On this dataset, RF could not run using Weka defaults, requiring more than our limit of 138 GB of RAM. We thus used instead XGBoost (Chen and Guestrin 2016), which is the state of the art for scalable mixtures of trees (here boosting) and used widely by data scientists to achieve state-of-the-art results on many machine learning challenges [XGBoost was used in 17 out of 29 winning solutions in the machine learning competition site Kaggle in 2015 (Chen and Guestrin 2016)]. We use XGBoost’s default parameters as per version 0.6—we use maximum depth of 6 and 50 rounds of boosting. Similarly to the previous, the aim of this section is not to suggest that BNCs should replace XGBoost, but rather to show that BNCs are an interesting set of models that can perform out-of-core and perform competitively when using our HDP-estimates.

The results are reported in Table 6. They show that HDP dramatically improves both 0–1 loss and RMSE as compared to m-estimates. Note that m-estimates would even be outperformed in terms of error-rate by simply predicting the majority class. The comparison with XGBoost is interesting, it shows that SkDB5 with our HDP estimates comes very close to XGBoost in terms of 0–1 loss. In terms of probability calibration our HDP estimates even push BNCs beyond XGBoost’s performance, as evidenced by the RMSE.

Table 6 Results on the Splice dataset on which RF cannot run

6.6 Running time

Although running time is not directly a focus of this paper, we give below some associated observations:

  • Training time complexity increases linearly with the number of iterations the sampler runs for, linearly with the number of covariates and linearly with the number of nodes in the trees (which increases exponentially with depth).

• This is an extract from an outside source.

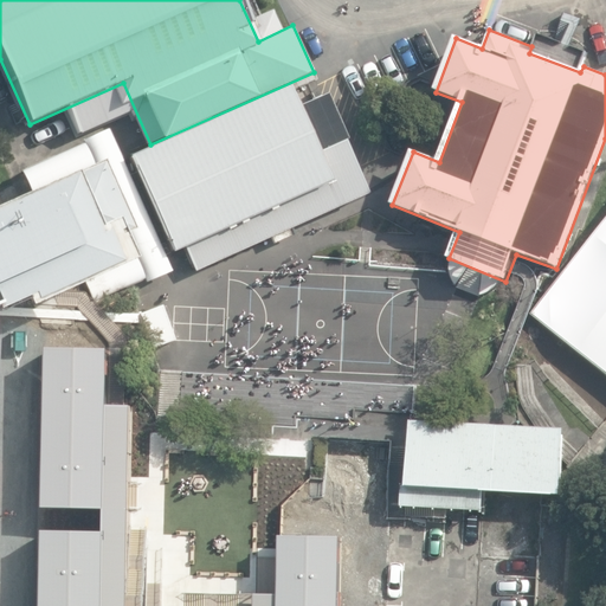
[(289,85),(133,154),(187,276),(368,195),(343,140),(318,150),(289,85)]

  • Training time is reasonable. As an example, training of SkDB\(_5\)-HDP (with \(maxK=5\)) on Splice with 50 million samples took under 4 h, among which 1.5 h are spent to learn the structure of the BN. SkDB\(_5\) implied that the 140 independent hierarchies have a depth of 6 and we run 5000 iterations of the sampler. This also implies that SkDB\(_5\)-m takes a bit more than 1.5 h to be trained. XGBoost – which is a highly optimised package – on Splice required just under one hour of computation.

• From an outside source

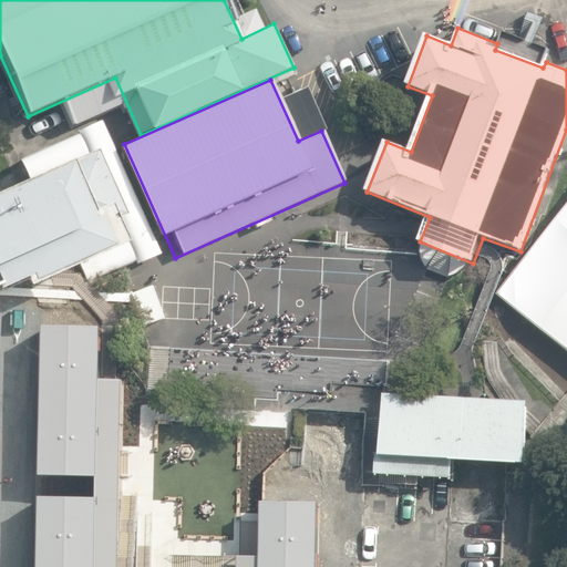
[(49,274),(52,285),(122,255),(111,232),(121,226),(92,163),(0,203),(0,290),(33,292),(31,287),(35,285),(37,279),(49,274)]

  • For the Adult dataset training SkDB\(_5\) with 25k samples and 50,000 iterations with level tying took 86 seconds, for the Abalone dataset training with 2k samples took 6 seconds – Classification time takes less than 1s to classify 25k samples, which is one of the strength of BNCs: once learned, classification is a simple look-up for each factor. This classification time is actually under 1s for all models considered in this paper for the Adult dataset.

7 Conclusions

This paper presents accurate parameter estimation for Bayesian network classifiers using hierarchical Dirichlet process estimates, combining these well-researched areas for the first time. We have demonstrated that HDPs are not only capable of outperforming state-of-the-art parameter estimation techniques, but do so while functioning completely out-of-core. We have also showed that, for categorical data, this makes it possible to make BNCs highly competitive with random forest. We note that while BNCs are not currently state of the art for classification, they are still popular in applications. With this improvement in performance, and usable implementations in packages such as R, BNCs will be far more useful in real-world applications because they are readily implemented on high performance desktops, and do not require a cluster.

This work naturally opens up a number of opportunities for future research. First, we would like to perfect our sampler by assessing the influence of the different runtime configurations of our system including: how often should we sample concentration, widening the window of pseudo-counts at the start of the system and burn-in. Second, we would like to extend this work to Pitman–Yor processes, which offer an exciting avenue for research, in particular for variables with high cardinality. Third, we would like to extend this framework to the general class of Bayesian networks.